If near-future technologies and AI elements do not appeal, this 1937 novel by William Maxwell, set during the 1918-1919 influenza pandemic, might be a perfect alternative. I was delighted to find this hardback first edition for the wildly reasonable price of $12.95 at Powell’s bookstore. The antique bookmark was a bonus I discovered later while reading the book, tucked between pages 62 and 63. I’m slightly baffled by its poor grammar, claims of 24 hour service, and reference to itself as a “blother” that fits in one’s check book, but I was pleased to find it just the same.

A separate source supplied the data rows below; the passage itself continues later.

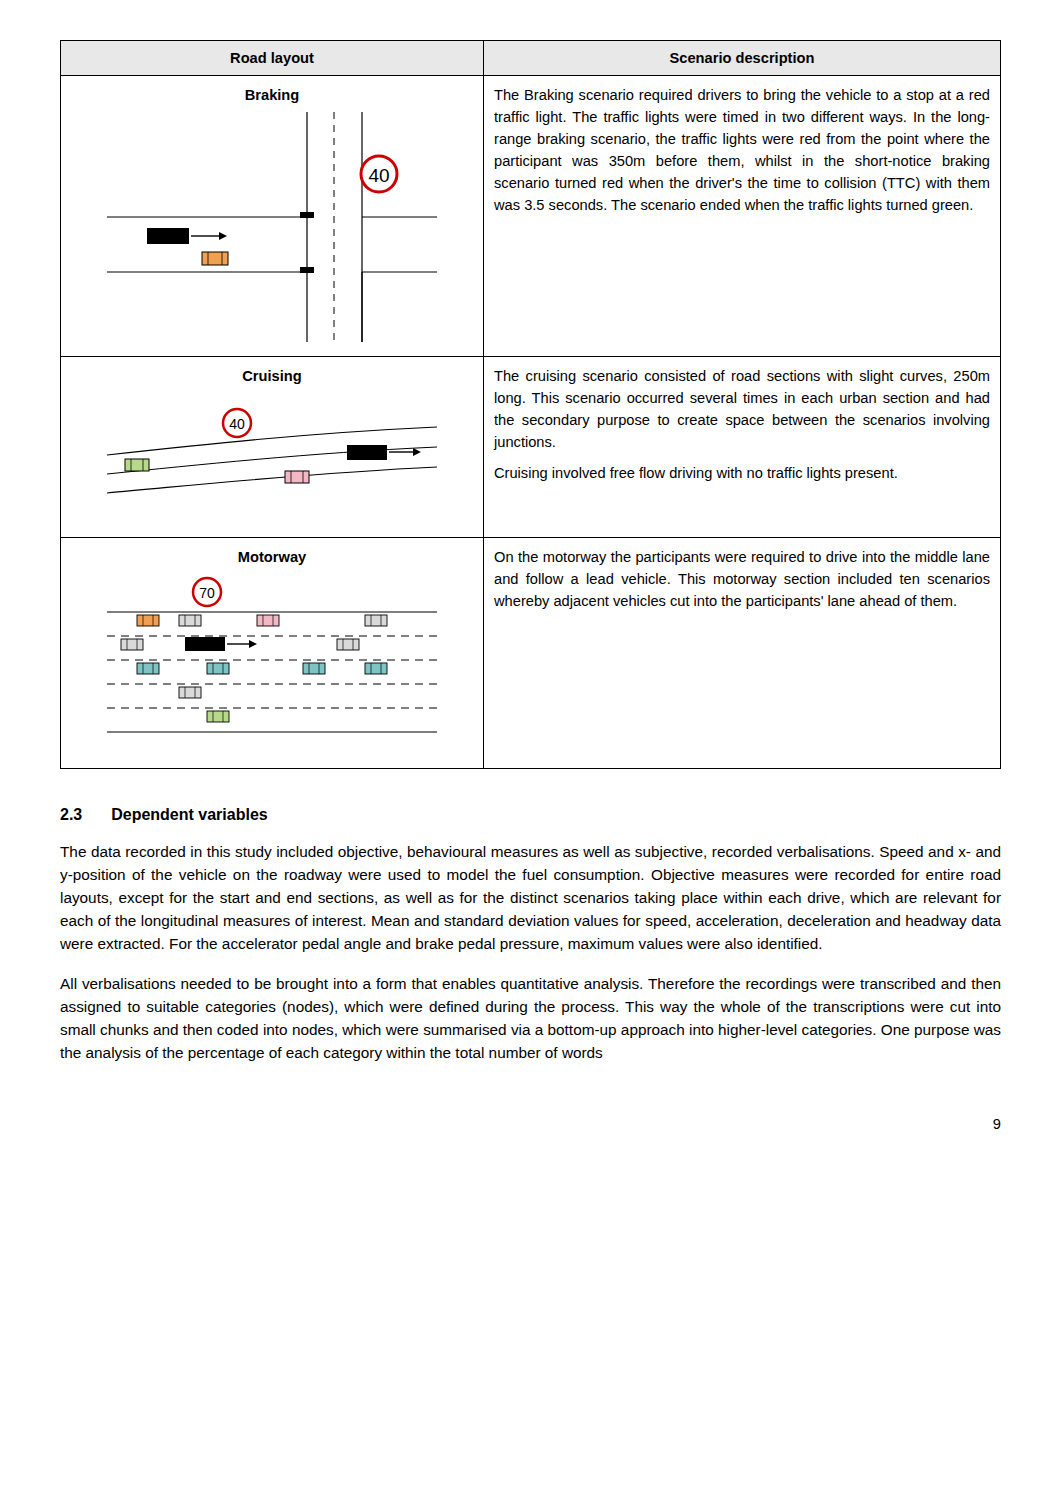| Road layout | Scenario description |
| --- | --- |
| Braking 40 | The Braking scenario required drivers to bring the vehicle to a stop at a red traffic light. The traffic lights were timed in two different ways. In the long-range braking scenario, the traffic lights were red from the point where the participant was 350m before them, whilst in the short-notice braking scenario turned red when the driver's the time to collision (TTC) with them was 3.5 seconds. The scenario ended when the traffic lights turned green. |
| Cruising 40 | The cruising scenario consisted of road sections with slight curves, 250m long. This scenario occurred several times in each urban section and had the secondary purpose to create space between the scenarios involving junctions. Cruising involved free flow driving with no traffic lights present. |
| Motorway 70 | On the motorway the participants were required to drive into the middle lane and follow a lead vehicle. This motorway section included ten scenarios whereby adjacent vehicles cut into the participants' lane ahead of them. |
2.3 Dependent variables
The data recorded in this study included objective, behavioural measures as well as subjective, recorded verbalisations. Speed and x- and y-position of the vehicle on the roadway were used to model the fuel consumption. Objective measures were recorded for entire road layouts, except for the start and end sections, as well as for the distinct scenarios taking place within each drive, which are relevant for each of the longitudinal measures of interest. Mean and standard deviation values for speed, acceleration, deceleration and headway data were extracted. For the accelerator pedal angle and brake pedal pressure, maximum values were also identified.
All verbalisations needed to be brought into a form that enables quantitative analysis. Therefore the recordings were transcribed and then assigned to suitable categories (nodes), which were defined during the process. This way the whole of the transcriptions were cut into small chunks and then coded into nodes, which were summarised via a bottom-up approach into higher-level categories. One purpose was the analysis of the percentage of each category within the total number of words
9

This is Maxwell’s second book, and the second of his I’ve read. (I covered his more well-known 1979 novella So Long, See You Tomorrow in Feb. 2024.) This novel is told in three parts, from the perspective of three members of a small Midwestern family, just as the pandemic begins to reach their small Illinois town in November 1918. It’s fascinating to read this novel against my own experiences during the first months of the COVID-19 pandemic and the way that time and information move both more slowly and more quickly than one might expect. The strength of the book is in its character building, and the slow revelation of what each of the three narrators understands or fails to understand about the others during a period of time when their family is changed forever. It’s not nearly as experimental on its face as the other two novels above, but Maxwell’s choice to move through three perspectives and never return to the first is an unexpectedly powerful way to tell this story.
I also appreciated the sense of time travel that comes with reading an older book. Though Maxwell is writing nearly twenty years after the influenza pandemic, he’s nevertheless writing for an audience likely to have firsthand knowledge of the time and place, so there is no explaining here. Occasionally, I encountered archaic words and phrases for which I have no point of reference (“automobile robes spread out on the ground”?), while in other cases, I was startled by the casual presence of technologies that I had assumed wouldn’t have been as common until decades later (like flashlights). In general, there are not many firsthand literary accounts of the influenza pandemic, at least in the U.S., and this is one that should be read more widely, especially for the realistic way it contextualizes the tragedy amidst the mundane drama’s of an ordinary family’s life.
Happy New Year, and as always, happy reading (even when the books are on the darker side of winter)!